**THE INPUT**
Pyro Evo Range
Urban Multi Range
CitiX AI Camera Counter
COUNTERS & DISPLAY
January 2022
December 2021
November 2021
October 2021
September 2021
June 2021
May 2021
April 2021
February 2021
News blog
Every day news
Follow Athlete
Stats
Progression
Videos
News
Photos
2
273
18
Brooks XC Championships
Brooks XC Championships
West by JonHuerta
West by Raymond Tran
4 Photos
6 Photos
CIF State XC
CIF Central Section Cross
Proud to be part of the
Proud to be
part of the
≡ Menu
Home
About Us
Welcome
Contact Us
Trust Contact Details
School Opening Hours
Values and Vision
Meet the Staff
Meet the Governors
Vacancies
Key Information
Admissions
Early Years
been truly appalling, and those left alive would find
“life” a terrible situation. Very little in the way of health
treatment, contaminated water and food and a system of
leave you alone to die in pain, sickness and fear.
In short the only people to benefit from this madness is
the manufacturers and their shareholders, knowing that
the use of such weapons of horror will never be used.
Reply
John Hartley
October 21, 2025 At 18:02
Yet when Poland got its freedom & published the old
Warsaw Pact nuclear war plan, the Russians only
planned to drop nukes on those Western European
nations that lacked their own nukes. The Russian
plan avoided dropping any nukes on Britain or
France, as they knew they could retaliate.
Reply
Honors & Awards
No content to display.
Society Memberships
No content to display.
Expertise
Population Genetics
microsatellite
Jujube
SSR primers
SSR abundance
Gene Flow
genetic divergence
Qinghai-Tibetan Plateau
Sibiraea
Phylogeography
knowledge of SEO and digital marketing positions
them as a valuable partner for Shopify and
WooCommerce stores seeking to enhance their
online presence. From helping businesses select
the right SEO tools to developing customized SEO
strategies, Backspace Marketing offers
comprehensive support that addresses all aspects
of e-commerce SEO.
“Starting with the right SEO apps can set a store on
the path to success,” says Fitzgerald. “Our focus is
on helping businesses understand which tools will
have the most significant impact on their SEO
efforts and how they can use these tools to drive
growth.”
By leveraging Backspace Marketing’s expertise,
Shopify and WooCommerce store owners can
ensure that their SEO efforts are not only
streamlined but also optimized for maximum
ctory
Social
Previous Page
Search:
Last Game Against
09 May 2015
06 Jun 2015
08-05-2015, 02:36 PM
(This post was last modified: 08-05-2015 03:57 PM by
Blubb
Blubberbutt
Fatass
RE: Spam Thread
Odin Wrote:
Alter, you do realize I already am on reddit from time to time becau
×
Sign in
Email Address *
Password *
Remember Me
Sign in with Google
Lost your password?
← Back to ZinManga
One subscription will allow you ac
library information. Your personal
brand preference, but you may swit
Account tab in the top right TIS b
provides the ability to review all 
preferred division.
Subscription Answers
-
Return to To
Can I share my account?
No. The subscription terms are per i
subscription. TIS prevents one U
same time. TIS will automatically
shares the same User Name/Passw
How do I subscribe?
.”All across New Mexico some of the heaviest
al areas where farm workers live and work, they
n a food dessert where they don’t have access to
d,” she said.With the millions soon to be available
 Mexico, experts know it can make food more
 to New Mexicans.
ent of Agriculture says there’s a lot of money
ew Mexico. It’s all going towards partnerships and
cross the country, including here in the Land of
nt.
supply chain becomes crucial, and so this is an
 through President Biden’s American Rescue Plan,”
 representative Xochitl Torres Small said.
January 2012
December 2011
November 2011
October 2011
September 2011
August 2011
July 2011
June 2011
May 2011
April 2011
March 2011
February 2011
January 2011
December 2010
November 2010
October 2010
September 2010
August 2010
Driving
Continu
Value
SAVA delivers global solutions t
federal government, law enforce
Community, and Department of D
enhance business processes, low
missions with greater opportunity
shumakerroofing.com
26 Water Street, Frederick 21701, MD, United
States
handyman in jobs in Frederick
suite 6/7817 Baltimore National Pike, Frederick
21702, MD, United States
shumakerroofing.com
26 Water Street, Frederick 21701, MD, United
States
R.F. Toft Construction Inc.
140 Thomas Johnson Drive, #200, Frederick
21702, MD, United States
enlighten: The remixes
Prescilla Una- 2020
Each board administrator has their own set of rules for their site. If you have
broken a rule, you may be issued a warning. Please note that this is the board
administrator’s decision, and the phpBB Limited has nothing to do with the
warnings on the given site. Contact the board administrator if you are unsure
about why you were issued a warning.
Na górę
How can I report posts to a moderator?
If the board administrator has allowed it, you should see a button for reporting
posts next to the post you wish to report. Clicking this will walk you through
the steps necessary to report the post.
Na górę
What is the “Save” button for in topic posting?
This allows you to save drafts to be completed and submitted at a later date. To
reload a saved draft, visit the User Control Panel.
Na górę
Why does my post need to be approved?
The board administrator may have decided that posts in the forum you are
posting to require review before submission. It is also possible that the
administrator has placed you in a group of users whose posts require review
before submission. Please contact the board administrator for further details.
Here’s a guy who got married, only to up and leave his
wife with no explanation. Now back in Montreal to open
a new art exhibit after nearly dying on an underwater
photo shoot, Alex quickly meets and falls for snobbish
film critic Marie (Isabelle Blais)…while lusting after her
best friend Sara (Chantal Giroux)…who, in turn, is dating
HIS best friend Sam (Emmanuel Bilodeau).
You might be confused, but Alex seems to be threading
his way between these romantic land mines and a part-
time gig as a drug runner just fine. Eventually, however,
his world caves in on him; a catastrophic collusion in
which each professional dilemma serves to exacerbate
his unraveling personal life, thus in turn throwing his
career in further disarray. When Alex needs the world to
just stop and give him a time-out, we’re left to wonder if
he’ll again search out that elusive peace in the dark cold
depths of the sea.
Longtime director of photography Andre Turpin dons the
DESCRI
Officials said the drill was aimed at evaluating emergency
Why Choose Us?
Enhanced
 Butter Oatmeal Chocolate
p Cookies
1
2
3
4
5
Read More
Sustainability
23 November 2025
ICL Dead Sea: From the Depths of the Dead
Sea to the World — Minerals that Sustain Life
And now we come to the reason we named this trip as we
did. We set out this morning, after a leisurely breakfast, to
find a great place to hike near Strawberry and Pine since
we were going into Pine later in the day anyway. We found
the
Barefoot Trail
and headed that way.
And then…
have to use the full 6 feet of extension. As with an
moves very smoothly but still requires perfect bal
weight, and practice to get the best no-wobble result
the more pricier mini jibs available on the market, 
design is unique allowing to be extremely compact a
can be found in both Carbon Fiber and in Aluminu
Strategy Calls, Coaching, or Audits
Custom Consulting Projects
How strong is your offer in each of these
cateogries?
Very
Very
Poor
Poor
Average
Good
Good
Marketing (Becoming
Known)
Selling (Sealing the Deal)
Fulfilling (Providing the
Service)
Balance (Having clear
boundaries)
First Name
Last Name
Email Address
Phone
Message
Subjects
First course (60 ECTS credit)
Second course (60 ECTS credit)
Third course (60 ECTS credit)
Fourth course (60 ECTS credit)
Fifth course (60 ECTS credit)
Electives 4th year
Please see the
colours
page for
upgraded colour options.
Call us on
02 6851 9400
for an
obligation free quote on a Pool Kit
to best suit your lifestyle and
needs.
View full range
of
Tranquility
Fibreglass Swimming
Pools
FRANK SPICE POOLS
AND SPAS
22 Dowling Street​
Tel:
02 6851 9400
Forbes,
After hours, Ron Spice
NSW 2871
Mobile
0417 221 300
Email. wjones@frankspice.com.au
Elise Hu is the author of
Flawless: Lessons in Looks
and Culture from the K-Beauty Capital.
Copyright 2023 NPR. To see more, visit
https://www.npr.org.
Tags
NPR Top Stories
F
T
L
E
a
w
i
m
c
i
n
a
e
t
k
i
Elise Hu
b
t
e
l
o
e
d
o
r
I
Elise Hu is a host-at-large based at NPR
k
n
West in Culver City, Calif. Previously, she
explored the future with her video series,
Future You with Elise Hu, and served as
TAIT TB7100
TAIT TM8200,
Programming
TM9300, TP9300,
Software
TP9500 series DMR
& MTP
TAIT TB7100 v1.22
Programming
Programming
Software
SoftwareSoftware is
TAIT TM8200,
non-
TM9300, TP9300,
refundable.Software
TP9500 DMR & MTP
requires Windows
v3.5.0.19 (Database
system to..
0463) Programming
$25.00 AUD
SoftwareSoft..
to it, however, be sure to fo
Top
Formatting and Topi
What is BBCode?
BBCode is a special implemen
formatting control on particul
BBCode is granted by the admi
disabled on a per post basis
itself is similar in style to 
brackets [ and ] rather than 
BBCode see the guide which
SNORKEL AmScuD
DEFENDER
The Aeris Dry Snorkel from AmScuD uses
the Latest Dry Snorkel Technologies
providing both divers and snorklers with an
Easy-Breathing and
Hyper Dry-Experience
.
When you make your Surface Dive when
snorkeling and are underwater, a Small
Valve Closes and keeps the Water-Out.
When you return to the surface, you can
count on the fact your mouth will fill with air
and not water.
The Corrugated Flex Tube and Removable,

**JOB ITEM**
Where in the records does the word "tools" appear? Copy each line that holds it.

**OUTPUT OF THE TASK**
the right SEO tools to developing customized SEO
on helping businesses understand which tools will
efforts and how they can use these tools to drive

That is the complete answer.